7.1.4 :Construction of a molecular model of ferric-tris-hydroxamates
Another aim of the project was to construct a molecular model for ferric-tris- hydroxamate complexes (including ferric-tris-hydroxamate siderophores) using the molecular mechanics program DOMMIMOE. This involved parameterization of the program such that it reproduced the geometries observed in X-ray crystallographic structures of ferric-tris-hydroxamates, with energetic information from quantum mechanical calculations on simple ferric-tris-hydroxamates to incorporate the trigonal twist, the main distortion of these complexes seen in the crystal structures.
A suitable parameterization was found by applying the techniques simulated annealing and Nelder-Mead simplex optimization to a cost function whose value was minimal if the geometries and energies produced by the program were close to the desired values.
The bond lengths around the metal centre observed in the X-ray crystal structures were accurately reproduced, as well as the ligand bite angle.
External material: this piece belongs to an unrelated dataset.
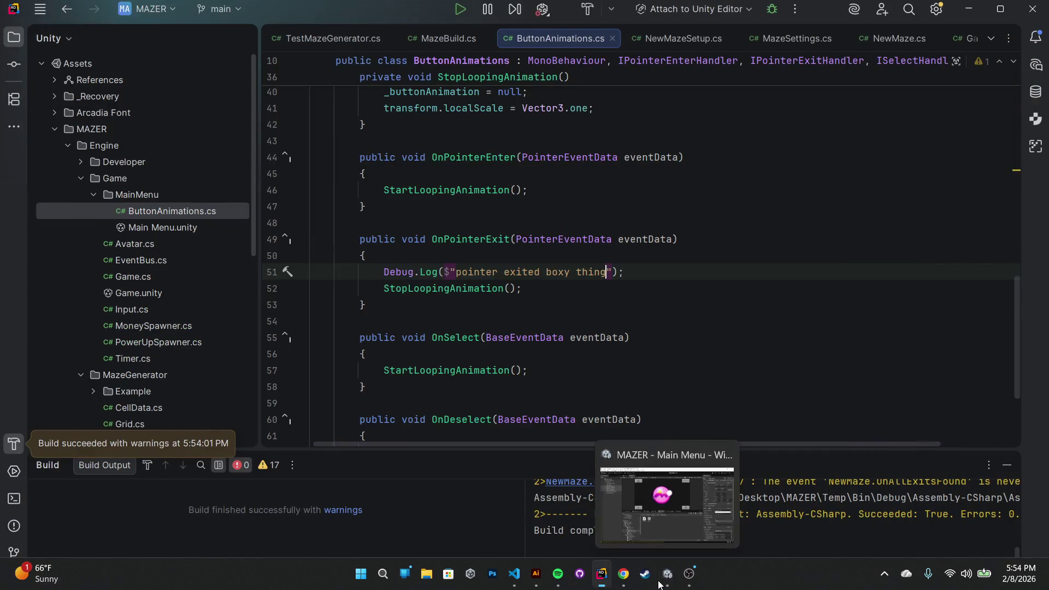
Step: Run the main menu in Unity and move focus between buttons with Up/Down to trigger the log
{"action": "left_click", "coordinate": [660, 532]}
The estimation of trigonal twist in X-ray crystallographic structures was less successful, with the
molecular model overestimating this by on average 5.4°. The model was more successful in predicting the quantum mechanical energies required to deform simple ferric-tris-hydroxamates by stretching and rotation of the ligands – the latter to imitate trigonal distortion of the complexes.